When scientific research on electromagnetism flourished, artists discovered the implications of electromagnetic sounds for sound art. Karl-Birger Blomdahl, Swedish composer and conductor and, when he made Altisonans in 1966, head of the national Swedish broadcasting station Sverige Radio, in this piece used bird sounds mixed with telemetric electromagnetic waves and black-and-white visual footage. His “piece of experimental television” had a clear modernist approach, even mocking the expected relation between audio and video. The audience is first confronted with some minutes of pure bird sounds and a black screen, before the visual part sets in, and the spectator most likely starts to wonder if there is any relation between sound and image.
While scientists such as Edmond Dewan experimented with brainwaves as to their power to help paralyzed patients to communicate with the world, Alvin Lucier, composer of experimental installations and sound installation and long-time music professor at Wesleyan University, as well started to experiment with electromagnetic waves. In his 1965-piece Music for Solo Performer he makes use of Dewan’s findings, showing that a person can even control instruments with his mere brain activity and the proper technology. Two years later Whistlers deploys the magnetic disturbances in the ionosphere, inspired by scientific experiment conducted by Millet Morgan in 1955. In this piece, ‘whistlers’, the long descending sounds caused by lightening, are made audible during a live performance.

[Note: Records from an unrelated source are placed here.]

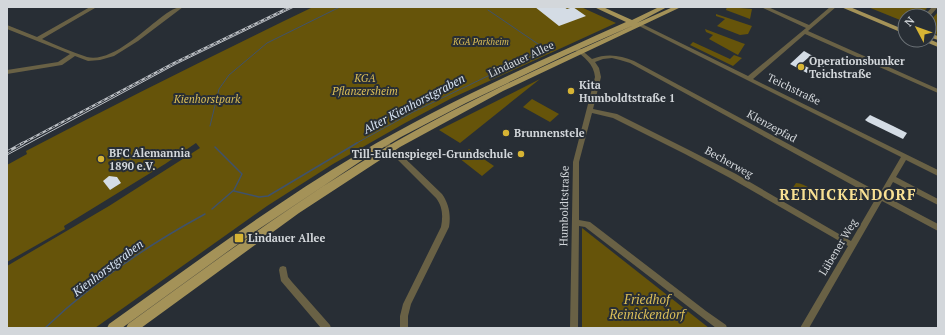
<svg xmlns="http://www.w3.org/2000/svg" width="945" height="335" viewBox="0 0 945 335" font-family="'PT Serif',serif">
<style>
.green{fill:#66540a}
.lines{fill:none;stroke-linecap:round;stroke-linejoin:round}
.stream-far1{stroke:#3f526c;stroke-width:1}
.stream{stroke:#3f526c;stroke-width:1.5}
.building{fill:#d4dce5}
.minor{fill:#696145;fill-rule:evenodd}
.major{fill:#a49258;fill-rule:evenodd}
.tram{stroke:#bbbfc4;stroke-width:1}
.rail-far1-casing{stroke:#bbbfc4;stroke-width:2}
.rail-casing{stroke:#bbbfc4;stroke-width:3}
.rail-far1{stroke:#282e35;stroke-width:1;stroke-dasharray:3.5;stroke-linecap:butt}
.rail{stroke:#282e35;stroke-width:1.5;stroke-dasharray:5;stroke-linecap:butt}
.poi-dot{fill:#d7b434;stroke:#282e35;stroke-width:1.5}
.labels{text-anchor:middle;stroke-width:4;stroke-linejoin:round;paint-order:stroke}
.far-park-label{font-size:9px;font-style:italic;fill:#dbbe58;stroke:#282e35}
.street-label{font-size:11px;fill:#d3d7db;stroke:#282e35}
.poi-label{font-size:11px;font-weight:bold;fill:#d3d7db;stroke:#282e35;text-anchor:start}
.park-label{font-size:11px;font-style:italic;fill:#dbbe58;stroke:#282e35}
.water-label{font-size:12px;font-style:italic;fill:#d9e5f5;stroke:#282e35}
.near-park-label{font-size:13px;font-style:italic;fill:#dbbe58;stroke:#282e35}
.district-label{font-size:15px;font-weight:bold;letter-spacing:1px;fill:#f8e093;stroke:#282e35}
</style>
<rect width="100%" height="100%" fill="#282e35"/>
<g class="green">
<path d="M313,7h268l35,16 -164,75 -47,25 -72,41 -66,42 -172,122h-88v-62l102,-60 91,-58 -4,-5 -31,21 -101,62 1,3 -58,33v-97l20,-11 -1,-3c95,-50 190,-97 287,-144z"/>
<polygon points="727,7 752,9 750,19 726,10"/>
<polygon points="868,7 928,7 919,16 905,16 905,22"/>
<polygon points="938,12 938,35 929,32 929,22"/>
<polygon points="716,14 752,26 748,34 740,35 717,26 725,19 716,16"/>
<polygon points="705,29 742,43 745,44 738,55 709,39 713,35 706,32"/>
<polygon points="693,42 730,59 734,55 742,58 733,66 690,45"/>
<polygon points="540,79 460,143 439,130"/>
<polygon points="532,99 559,114 550,122 523,107"/>
<polygon points="469,149 494,166 482,176 459,158"/>
<path d="M796,183c10,1 19,7 19,18l-23,-12z"/>
<polygon points="582,228 709,328 582,328"/>
</g>
<g class="lines">
<g class="stream-far1">
<polyline points="210,126 219,89 229,75 267,43 340,7"/>
<polyline points="355,144 413,112 542,50 541,46 488,10"/>
</g>
<g class="stream">
<polyline points="234,191 259,197 268,196 357,143"/>
<polyline points="212,209 234,190 242,174 215,147"/>
<path d="M45,328c47,-45 103,-83 160,-114"/>
</g>
</g>
<g class="building">
<polygon points="535,7 564,7 567,9 573,7 586,16 559,26"/>
<polygon points="804,51 811,55 828,63 823,67 808,58 801,64 811,69 807,73 790,64"/>
<polygon points="870,115 893,126 907,133 903,139 868,122 865,120"/>
<polygon points="109,176 117,177 121,183 110,190 103,181"/>
</g>
<g class="lines">
<g class="minor">
<path d="M90,7l5,1 -53,31c14,6 30,13 45,18 23,6 55,-25 72,-38 7,-5 14,-12 24,-12l-45,34 -24,15 -14,4 -12,1 -13,-5 -13,9 -55,9v-4l51,-8 12,-8 -63,-25v-4l30,12z"/>
<path d="M761,7h7l41,18 21,-18h6l-28,24 130,58v4l-133,-59 -52,45 185,91v6l-32,-16 -10,17 42,22v6l-45,-23 -8,14 53,28v7l-56,-30 -73,127h-9l48,-82 -118,-68 -45,-24 -72,-36 -21,-5 -13,49v58l11,2 116,89 20,14 1,3h-11l-131,-101 -6,-1 -1,102h-8l3,-166 22,-85c-1,-13 -11,-20 -21,-28v-2h4l14,12c15,-6 28,-4 42,2l246,132 21,-36 -264,-132 3,-2 2,1 106,52 58,-48zM612,58l8,2 10,3 246,135 -25,43 -115,-67 -47,-24 -72,-36 -24,-5 8,-32 -2,-9 -4,-6 8,-3z"/>
<polygon points="932,7 938,7 929,17 929,16 924,16"/>
<path d="M383,141h4l55,53c7,10 9,21 7,33l-38,77 -3,12v12h-8v-12l3,-12 38,-77c2,-10 2,-20 -5,-29l-53,-53 -1,-2z"/>
<polygon points="283,266 286,267 288,277 292,282 330,325 331,328 321,328 281,281 279,270 280,267"/>
</g>
<g class="major">
<path d="M594,7h9l29,13 27,-13h8l-30,16 36,-16h8l-178,84 -103,56 -101,66 -158,115h-15l2,-4c87,-63 174,-128 267,-182 77,-44 158,-80 239,-117l-68,30 -100,48 -65,34 -37,22 -108,72 -134,97h-15l2,-4c82,-58 163,-119 249,-170 86,-51 177,-91 268,-132z"/>
<polygon points="841,7 850,7 905,30 905,34"/>
<polygon points="929,33 938,36 938,40 929,37"/>
<polygon points="929,39 938,43 938,47 921,40"/>
</g>
<polyline class="tram" points="7,155 176,64 294,7"/>
<defs>
<polyline id="rail-far1" points="21,144 174,63 290,7"/>
<polyline id="rail" points="7,152 23,143"/>
</defs>
<use href="#rail-far1" class="rail-far1-casing"/>
<use href="#rail" class="rail-casing"/>
<use href="#rail-far1" class="rail-far1"/>
<use href="#rail" class="rail"/>
</g>
<g class="poi-dot">
<circle cx="801" cy="67" r="4"/>
<circle cx="571" cy="91" r="4"/>
<circle cx="506" cy="133" r="4"/>
<circle cx="521" cy="154" r="4"/>
<circle cx="101" cy="159" r="4"/>
<rect x="234" y="233" width="10" height="10" rx="2"/>
</g>
<g class="labels">
<g class="far-park-label">
<text x="481" y="45">KGA Parkheim</text>
</g>
<g class="street-label">
<text transform="translate(521 59) rotate(-25)" y="4">Lindauer Allee</text>
<text transform="translate(794 89) rotate(26)" y="4">Teichstraße</text>
<text transform="translate(772 126) rotate(29)" y="4">Klenzepfad</text>
<text transform="translate(729 162) rotate(29)" y="4">Becherweg</text>
<text transform="translate(564 206) rotate(-89)" y="4">Humboldtstraße</text>
<text transform="translate(838 247) rotate(-59)" y="4">Lübener Weg</text>
</g>
<g class="poi-label">
<text x="809" y="65">Operationsbunker<tspan x="809" dy="13">Teichstraße</tspan></text>
<text x="579" y="89">Kita<tspan x="579" dy="13">Humboldtstraße 1</tspan></text>
<text x="514" y="137">Brunnenstele</text>
<text x="109" y="157">BFC Alemannia<tspan x="109" dy="13">1890 e.V.</tspan></text>
<text x="513" y="158" text-anchor="end">Till-Eulenspiegel-Grundschule</text>
<text x="248" y="242">Lindauer Allee</text>
</g>
<g class="park-label">
<text x="365" y="82">KGA<tspan x="365" dy="13">Pflanzersheim</tspan></text>
<text x="207" y="103">Kienhorstpark</text>
</g>
<g class="water-label">
<text transform="translate(414 104) rotate(-28)" y="4">Alter Kienhorstgraben</text>
<text transform="translate(108 268) rotate(-37)" y="4">Kienhorstgraben</text>
</g>
<g class="near-park-label">
<text x="647" y="304">Friedhof<tspan x="647" dy="15">Reinickendorf</tspan></text>
</g>
<g class="district-label">
<text x="848" y="200">REINICKENDORF</text>
</g>
</g>
<rect width="945" height="335" fill="none" stroke="#d3d7db" stroke-width="16"/>
<g transform="translate(917 28) rotate(311)"><circle r="19" fill="#282e35" stroke="#6c7277"/>
<path d="M0-3L7 15L0 10L-7 15Z" fill="#d7b434"/>
<text y="-6" font-size="11" font-weight="bold" text-anchor="middle" fill="#d3d7db">N</text>
</g>
</svg>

It is striking that Kahn lets his enthusiasm for the topic and the listening samples overrule the talk as a structured speech content-wise. As we see, natural electromagnetic sound, being the measured audibility of electromagnetic waves, appear to play an important role as a measurement tool of spatiality in both science and art. Listening to those -mostly strange- sounds that actually surround us everyday, but in a non-perceptive way, makes aware of the ubiquitous but invisible traits of mother nature. However, this is not the whole conclusion of Kahn’s talk. While he vividly talked about Lucier and Blomdahl as pioneers of the brainwave sound art, he runs out of time to explain John Cage’s appropriation of brainwaves. In his 1966-piece Variations VII he uses “as sound sources only those sounds which are in the air at the moment of performance”. His focus thus lies on the temporality of sound. This, as Kahn explains, is one of the main differences with the ‘Brainwaves scene’ that focused more on spatiality, especially keeping in mind the close attachment with artworks using electromagnetic waves from outer space.

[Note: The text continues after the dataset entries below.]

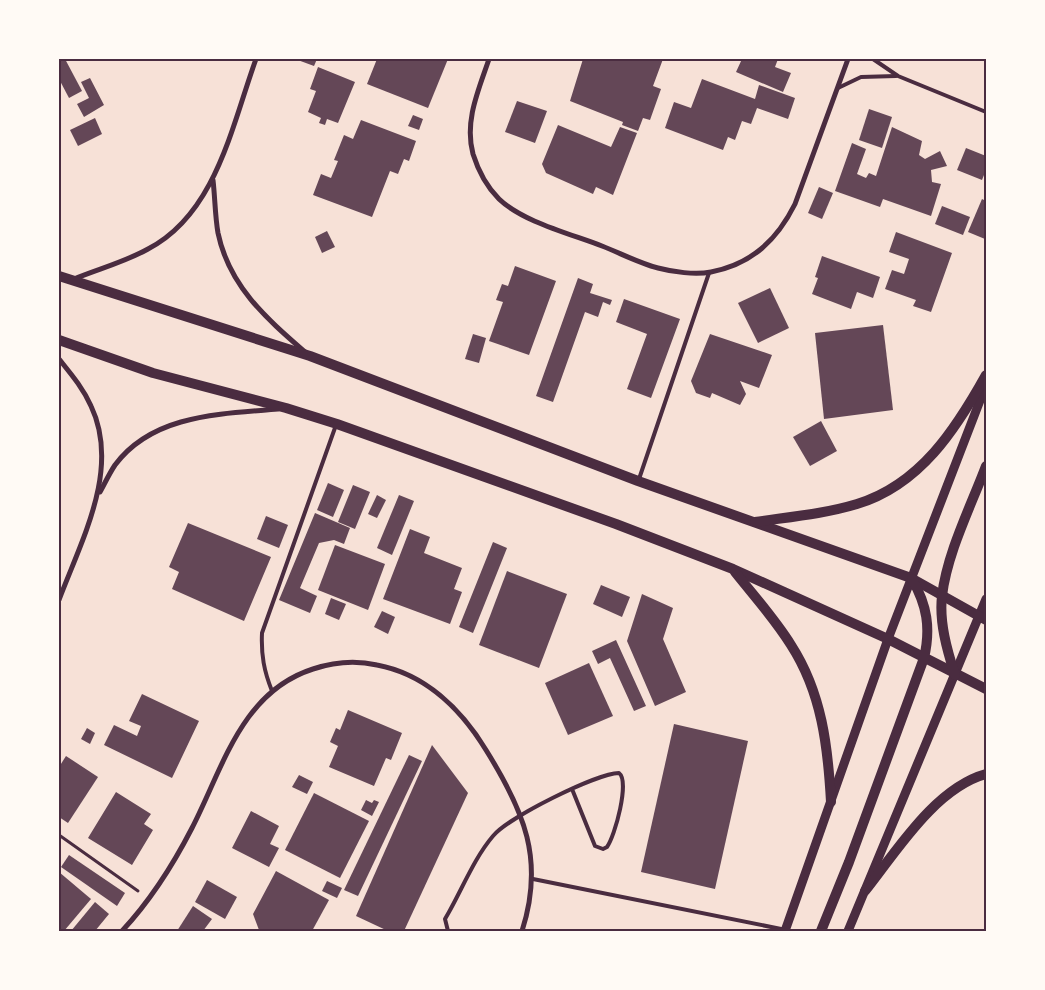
<svg xmlns="http://www.w3.org/2000/svg" width="1045" height="990" font-family="'Work Sans',sans-serif">
  <rect width="100%" height="100%" fill="#f7e1d7"/>
  <g fill="#644757">
    <path d="M59 59H65L82 91 69 98 59 79Z"/>
    <path d="M295 59H317L314 66Z"/>
    <path d="M377 59H448L428 108 367 84Z"/>
    <path d="M583 59H641L647 61V59H663L653 86 661 89 650 120 643 118 638 131 622 125 623 122 570 101Z"/>
    <path d="M742 59H778L775 67 791 73 783 92 736 72Z"/>
    <path d="M318 67 355 82 338 123 327 119 325 125 319 123 321 118 308 112 316 91 310 89Z"/>
    <path d="M90 78 104 105 84 117 77 104 89 98 81 82Z"/>
    <path d="M702 79 755 99 759 85 795 98 788 119 757 108 751 124 742 121 735 140 728 137 723 150 665 128 674 102 691 108Z"/>
    <path d="M517 101 547 111 535 143 505 132Z"/>
    <path d="M869 109 892 117 882 148 859 140Z"/>
    <path d="M413 115 423 119 419 130 408 126Z"/>
    <path d="M95 118 102 134 78 146 70 130Z"/>
    <path d="M361 120 416 141 409 161 404 159 398 174 390 171 372 217 313 195 321 174 331 178 338 161 334 160 344 135 353 139Z"/>
    <path d="M558 125 611 147 620 127 637 133 613 195 596 187 593 194 546 173 542 164Z"/>
    <path d="M892 127 922 141 919 155 925 159 940 151 947 166 931 170 932 182 941 184 931 216 883 199 880 207 835 191 852 143 866 149 857 174 866 178 869 173 876 176Z"/>
    <path d="M966 148 986 156V170L982 180 957 170Z"/>
    <path d="M819 187 833 193 822 219 808 213Z"/>
    <path d="M982 199 986 201 985 239 968 232Z"/>
    <path d="M942 206 970 217 963 235 935 224Z"/>
    <path d="M327 231 335 247 322 253 315 237Z"/>
    <path d="M896 232 952 253 931 312 913 306 916 300 885 289 892 270 904 274 909 259 889 252Z"/>
    <path d="M822 256 880 277 873 298 857 292 851 309 812 294 818 278 815 277Z"/>
    <path d="M515 266 556 281 529 355 489 341 503 302 496 300 502 284 508 286Z"/>
    <path d="M578 278 593 284 590 293 612 300 610 305 603 302 598 317 585 312 553 402 536 396Z"/>
    <path d="M770 288 789 328 758 343 738 303Z"/>
    <path d="M624 299 680 319 651 398 627 389 647 334 616 322Z"/>
    <path d="M883 325 893 410 824 419 815 333Z"/>
    <path d="M473 334 486 338 479 363 465 359Z"/>
    <path d="M710 334 772 355 759 388 740 381 746 394 740 405 712 393 710 398 696 393 691 381Z"/>
    <path d="M821 421 837 451 810 466 793 437Z"/>
    <path d="M328 483 344 490 333 517 317 510Z"/>
    <path d="M353 485 370 492 355 529 338 522Z"/>
    <path d="M377 495 386 500 377 518 368 514Z"/>
    <path d="M399 495 414 501 392 555 377 548Z"/>
    <path d="M315 513 350 528 344 544 334 540 319 543 300 588 317 596 310 613 279 600Z"/>
    <path d="M266 516 288 525 279 548 257 539Z"/>
    <path d="M188 523 271 557 244 621 172 589 179 572 169 567Z"/>
    <path d="M410 529 430 537 424 553 462 568 454 589 462 592 450 624 383 599Z"/>
    <path d="M493 542 507 548 473 633 459 627Z"/>
    <path d="M335 545 385 564 368 610 318 590Z"/>
    <path d="M507 571 567 594 539 668 479 645Z"/>
    <path d="M601 585 630 597 622 617 593 604Z"/>
    <path d="M642 594 673 608 663 639 686 692 655 706 627 641Z"/>
    <path d="M331 598 346 604 339 620 325 614Z"/>
    <path d="M382 611 395 617 388 634 374 627Z"/>
    <path d="M616 640 646 706 634 711 610 658 598 664 592 651Z"/>
    <path d="M589 663 613 716 568 735 545 683Z"/>
    <path d="M142 694 199 721 172 778 104 745 114 725 137 736 141 726 129 721Z"/>
    <path d="M348 710 402 733 391 760 386 758 374 786 329 767 338 746 330 742 336 728 340 730Z"/>
    <path d="M674 724 748 741 715 889 641 872Z"/>
    <path d="M87 728 95 733 90 744 81 739Z"/>
    <path d="M432 745 468 793 404 931H388L356 916Z"/>
    <path d="M409 755 422 761 358 896 344 890Z"/>
    <path d="M66 756 98 777 68 823 59 817V767Z"/>
    <path d="M299 775 313 782 307 794 292 787Z"/>
    <path d="M116 792 151 814 144 824 153 830 132 865 88 838Z"/>
    <path d="M314 793 369 821 340 878 285 850Z"/>
    <path d="M366 800 372 803 374 800 379 802 372 816 361 810Z"/>
    <path d="M251 811 279 826 270 844 279 848 269 867 232 848Z"/>
    <path d="M69 855 125 893 117 906 61 867Z"/>
    <path d="M276 871 329 900 312 931 259 930 253 914Z"/>
    <path d="M59 872 91 899 64 931H59Z"/>
    <path d="M207 880 237 897 225 919 195 902Z"/>
    <path d="M327 881 342 888 337 898 322 891Z"/>
    <path d="M95 902 109 914 95 931H71Z"/>
    <path d="M193 906 212 919 203 931H177Z"/>
  </g>
  <g fill="none" stroke-linecap="round" stroke-linejoin="round">
    <path stroke="#4a2c40" stroke-width="3" d="M59 835 138 891"/>
    <g stroke="#4a2c40" stroke-width="4">
      <path d="M873 59 898 76 986 112"/>
      <path d="M838 88 861 77 896 76"/>
      <path d="M639 479 709 273"/>
      <path d="M272 691C264 671 261 655 262 633L336 425"/>
      <path d="M533 879 786 930"/>
      <path d="M448 931 445 919 449 912C463 887 475 857 493 836 509 817 595 774 619 773 630 781 615 836 607 847L603 849 595 846 572 789"/>
    </g>
    <g stroke="#4a2c40" stroke-width="5">
      <path d="M489 59C479 89 464 121 473 154 478 170 487 187 499 199 523 222 571 234 602 246 620 253 639 263 658 268 673 272 695 275 711 272 752 264 777 240 795 204L848 59"/>
      <path d="M213 180C215 197 215 216 218 233 229 286 266 318 305 352"/>
      <path d="M74 279C98 269 125 262 148 249 216 214 232 125 256 59"/>
      <path d="M59 359C71 374 83 388 91 406 121 469 81 541 59 600"/>
      <path d="M100 492C105 483 109 474 115 465 153 414 221 414 278 409"/>
      <path d="M122 931C150 901 173 865 192 828 223 768 241 692 313 669 334 662 355 660 377 665 425 674 461 709 486 750 524 811 545 860 522 931"/>
    </g>
    <g stroke="#4a2c40" stroke-width="9">
      <path d="M785 931 888 639 986 385"/>
      <path d="M848 931 986 599"/>
    </g>
    <g stroke="#4a2c40" stroke-width="10">
      <path d="M59 276 310 356 638 481 911 578 986 620"/>
      <path d="M59 340 153 373 286 408 337 424 616 524 733 569 888 639 986 689"/>
      <path d="M755 522C789 517 824 514 857 504 920 485 956 429 986 375"/>
      <path d="M735 572C754 596 775 619 791 645 822 693 828 747 831 802"/>
      <path d="M955 675C947 650 939 622 942 596 947 553 971 506 986 466"/>
      <path d="M865 891C896 852 935 788 986 774"/>
      <path d="M821 931 849 862 924 658C931 628 927 605 912 579"/>
    </g>
  </g>
  <rect width="1045" height="990" fill="none" stroke="#fffaf5" stroke-width="120"/>
  <rect x="60" y="60" width="925" height="870" fill="none" stroke="#4a2c40" stroke-width="2"/>
</svg>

Douglas Kahn’s analysis of the development of the usage of electromagnetic waves in sound art, enriched with the sound fragments of different pieces, is a strong and interesting one. His enthusiasm and clearly great knowledge of his examples is striking, and his willingness to answer questions from the audience make this evening special and thought-provoking. Nonetheless, time is short for a researcher such as Douglas Kahn: John Cage’s piece takes a back seat in his argumentation, where it should have host the main two topics: brainwaves sounds as well as the sounds from outer space.